The National Audit Office published the findings of research they conducted on public spending on autism. They found alarming gaps in training, planning and provision that not only dramatically reduce quality of life for adults with autism but also waste public money through their inefficiency (14).
The way forward
- Put the child’s needs first. Budgets are limited but LA professionals should not be under pressure to spend less, they should be neutral and objective, putting the child’s needs ahead of short-sighted cost-cutting measures.
- Listen to parents. Acknowledge it is is difficult to raise a child with special needs. Parents can be demanding but they know their child and the child should always be the first priority.
- Provide more staff training and raise awareness about special needs in schools – to help identify children with additional needs, to provide the necessary support to meet those needs and to support parents.
- Enforce an anti-bullying/no prejudice environment in schools, one that is cognisant of special needs, autism, Asperger’s.
- More resources/funding. Almost one in five (18.8%) of children across all schools in England were considered to have some type of special educational need in 2012/13 (15). Thus, every classroom has at least five children with special needs. The facts and statistics quoted above provide overwhelming evidence that early evidence saves money later.

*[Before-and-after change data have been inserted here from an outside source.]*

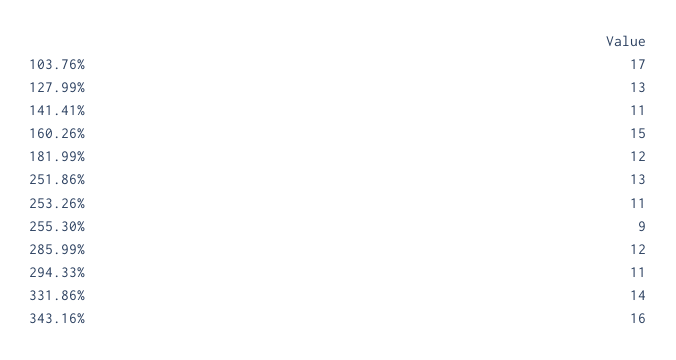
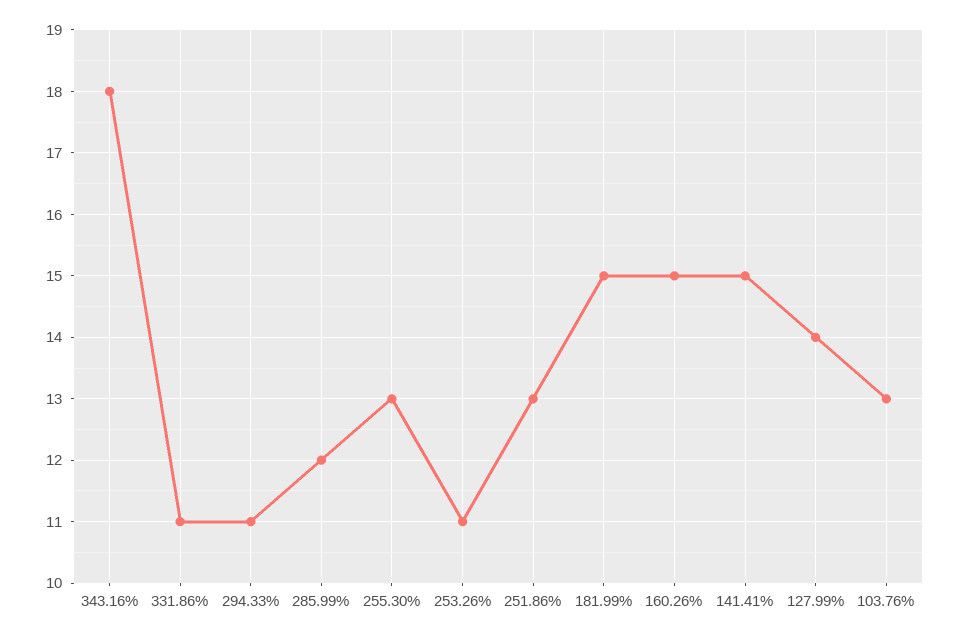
103.76%: 17 -> 13
127.99%: 13 -> 14
141.41%: 11 -> 15
181.99%: 12 -> 15
255.30%: 9 -> 13
331.86%: 14 -> 11
343.16%: 16 -> 18

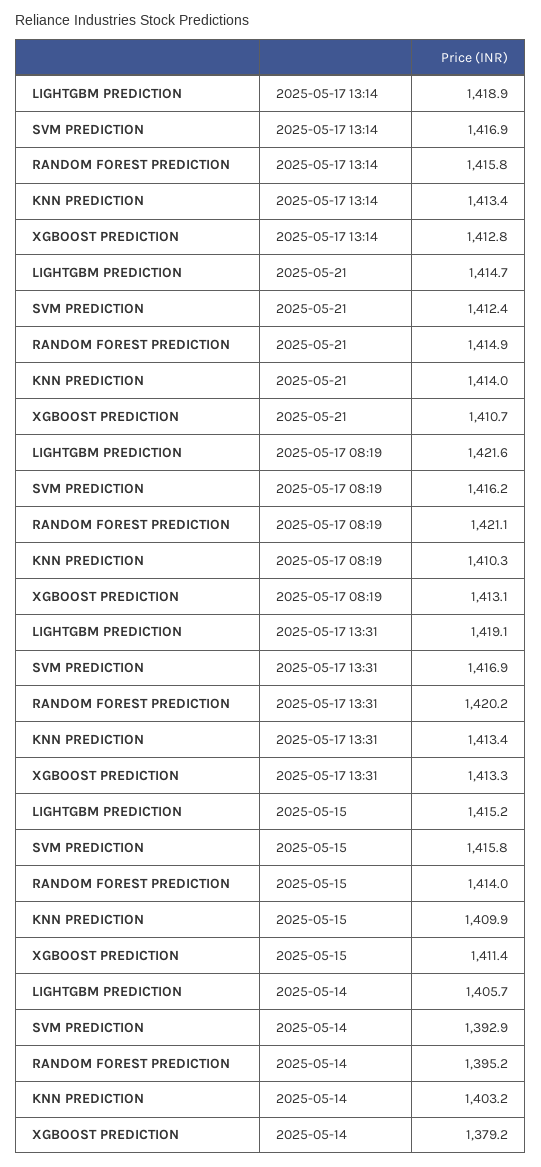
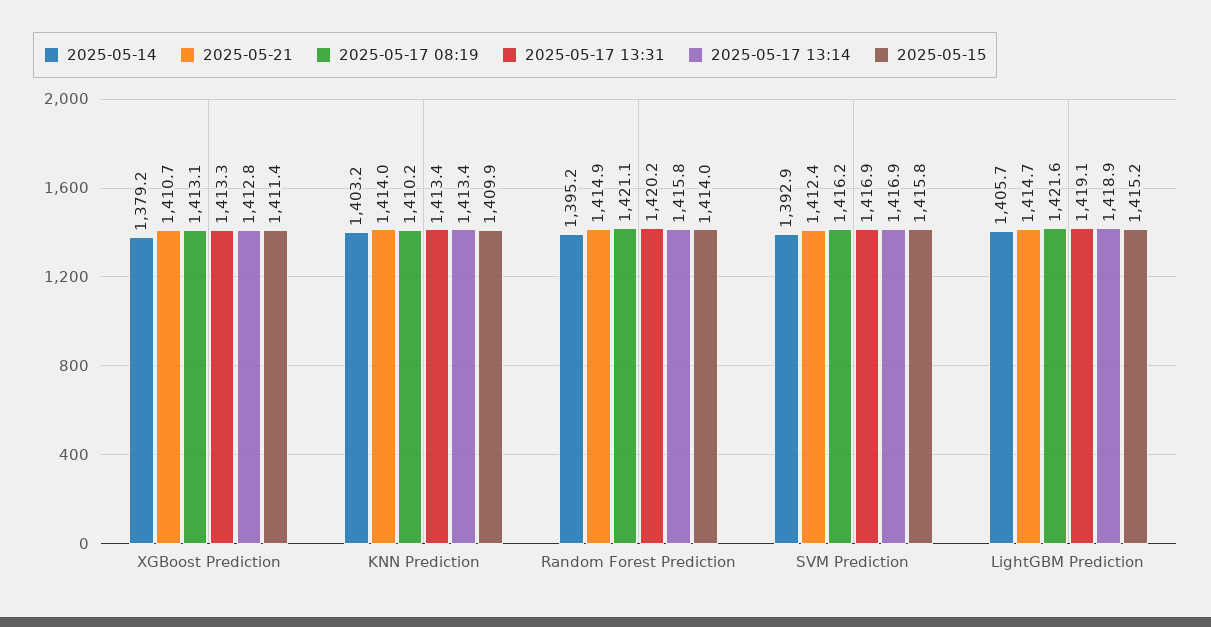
2025-05-17 08:19, KNN PREDICTION: 1410.3 -> 1410.2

- Make better use of existing resources. Ensure resources are used more efficiently. Consult families and professionals about current services and their priorities for improvement.
1 – 8) Batten, A et al (2006) Autism and Education: the reality for families today. London: The NAS
9) Rosenblatt, M op cit P3
10-13) Redman, S et al (2009) Don’t write me off: make the system fair for people with autism. London. The NAS
14) Clark et al (2009). Supporting people with autism through adulthood. The National Audit Office
15)Department of Education (DfE) January 2013). Special Educational Needs in England.